[PROBLEM] Please copy out every line of text in the entries below without any changes, and leave the pictures out of your answer.

[AVAILABLE RECORDS]
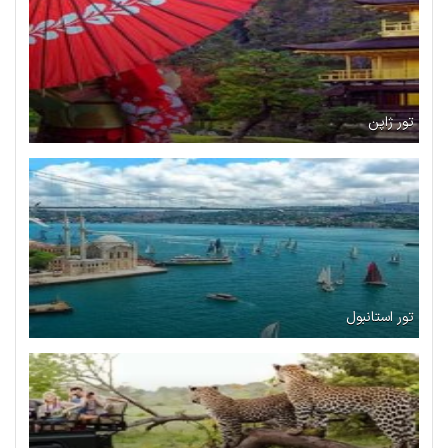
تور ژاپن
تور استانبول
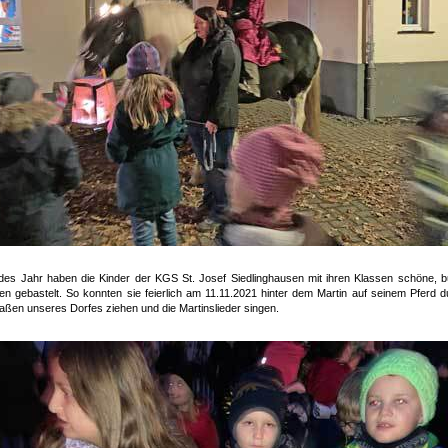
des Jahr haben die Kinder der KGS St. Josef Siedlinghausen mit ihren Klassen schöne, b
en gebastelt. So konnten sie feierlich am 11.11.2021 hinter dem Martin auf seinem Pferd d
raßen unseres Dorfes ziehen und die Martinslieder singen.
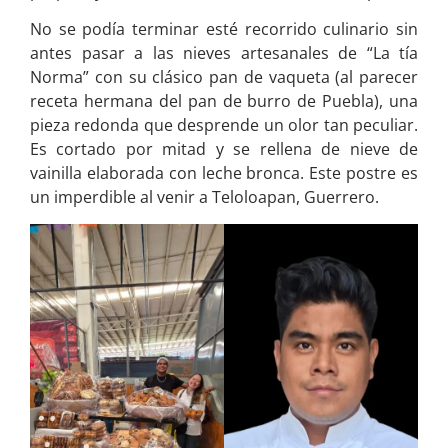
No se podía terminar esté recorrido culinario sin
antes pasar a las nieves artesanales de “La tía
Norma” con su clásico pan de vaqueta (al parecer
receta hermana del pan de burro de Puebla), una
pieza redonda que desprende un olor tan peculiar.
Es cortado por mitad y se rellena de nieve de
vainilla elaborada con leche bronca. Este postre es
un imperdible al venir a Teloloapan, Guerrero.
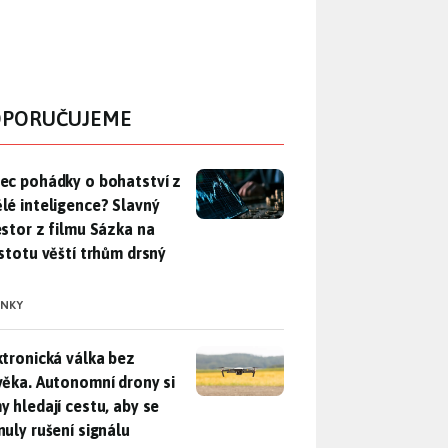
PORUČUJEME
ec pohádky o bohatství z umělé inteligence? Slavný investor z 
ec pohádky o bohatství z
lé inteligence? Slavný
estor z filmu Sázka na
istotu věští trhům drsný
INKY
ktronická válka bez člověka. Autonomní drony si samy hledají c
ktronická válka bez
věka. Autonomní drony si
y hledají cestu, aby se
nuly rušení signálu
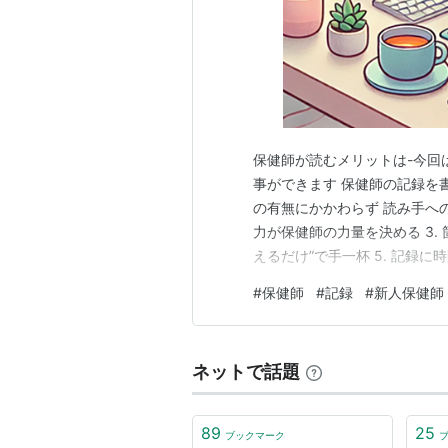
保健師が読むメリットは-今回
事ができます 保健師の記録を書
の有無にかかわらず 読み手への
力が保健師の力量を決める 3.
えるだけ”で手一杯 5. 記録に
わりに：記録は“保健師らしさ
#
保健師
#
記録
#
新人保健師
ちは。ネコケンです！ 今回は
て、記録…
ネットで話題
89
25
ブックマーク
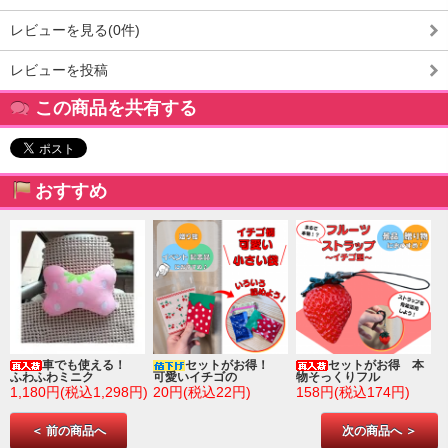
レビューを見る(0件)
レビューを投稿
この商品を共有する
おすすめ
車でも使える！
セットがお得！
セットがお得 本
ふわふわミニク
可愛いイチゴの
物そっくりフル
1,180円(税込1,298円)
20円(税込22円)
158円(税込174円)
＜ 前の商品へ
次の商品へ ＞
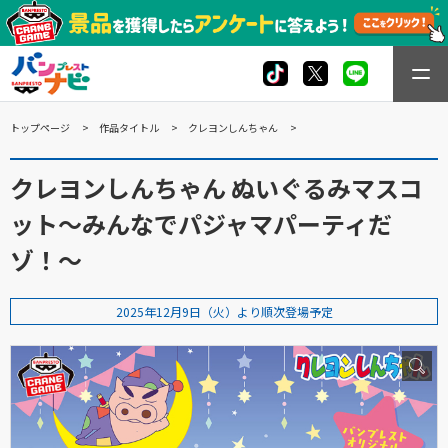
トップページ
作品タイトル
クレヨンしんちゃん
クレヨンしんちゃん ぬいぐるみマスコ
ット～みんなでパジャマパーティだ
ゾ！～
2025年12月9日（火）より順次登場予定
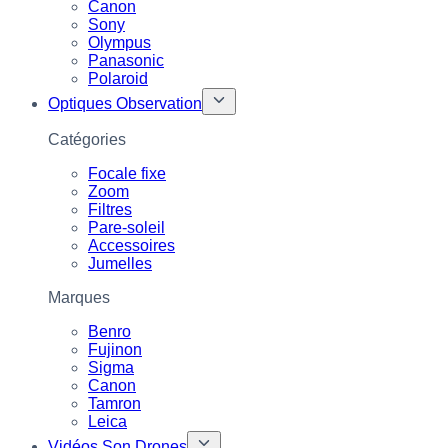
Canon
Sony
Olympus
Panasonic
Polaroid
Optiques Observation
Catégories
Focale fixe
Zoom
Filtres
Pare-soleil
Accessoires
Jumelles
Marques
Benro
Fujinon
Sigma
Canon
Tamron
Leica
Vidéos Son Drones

[RESULT FOR THIS TASK]
تور ژاپن
تور استانبول
des Jahr haben die Kinder der KGS St. Josef Siedlinghausen mit ihren Klassen schöne, b
en gebastelt. So konnten sie feierlich am 11.11.2021 hinter dem Martin auf seinem Pferd d
raßen unseres Dorfes ziehen und die Martinslieder singen.
No se podía terminar esté recorrido culinario sin
antes pasar a las nieves artesanales de “La tía
Norma” con su clásico pan de vaqueta (al parecer
receta hermana del pan de burro de Puebla), una
pieza redonda que desprende un olor tan peculiar.
Es cortado por mitad y se rellena de nieve de
vainilla elaborada con leche bronca. Este postre es
un imperdible al venir a Teloloapan, Guerrero.
PORUČUJEME
ec pohádky o bohatství z umělé inteligence? Slavný investor z 
ec pohádky o bohatství z
lé inteligence? Slavný
estor z filmu Sázka na
istotu věští trhům drsný
INKY
ktronická válka bez člověka. Autonomní drony si samy hledají c
ktronická válka bez
věka. Autonomní drony si
y hledají cestu, aby se
nuly rušení signálu
保健師が読むメリットは-今回
事ができます 保健師の記録を書
の有無にかかわらず 読み手への
力が保健師の力量を決める 3.
えるだけ”で手一杯 5. 記録に
わりに：記録は“保健師らしさ
#
保健師
#
記録
#
新人保健師
ちは。ネコケンです！ 今回は
て、記録…
ネットで話題
89
25
ブックマーク
レビューを見る(0件)
レビューを投稿
この商品を共有する
おすすめ
車でも使える！
セットがお得！
セットがお得 本
ふわふわミニク
可愛いイチゴの
物そっくりフル
1,180円(税込1,298円)
20円(税込22円)
158円(税込174円)
＜ 前の商品へ
次の商品へ ＞
トップページ
作品タイトル
クレヨンしんちゃん
クレヨンしんちゃん ぬいぐるみマスコ
ット～みんなでパジャマパーティだ
ゾ！～
2025年12月9日（火）より順次登場予定
Canon
Sony
Olympus
Panasonic
Polaroid
Optiques Observation
Catégories
Focale fixe
Zoom
Filtres
Pare-soleil
Accessoires
Jumelles
Marques
Benro
Fujinon
Sigma
Canon
Tamron
Leica
Vidéos Son Drones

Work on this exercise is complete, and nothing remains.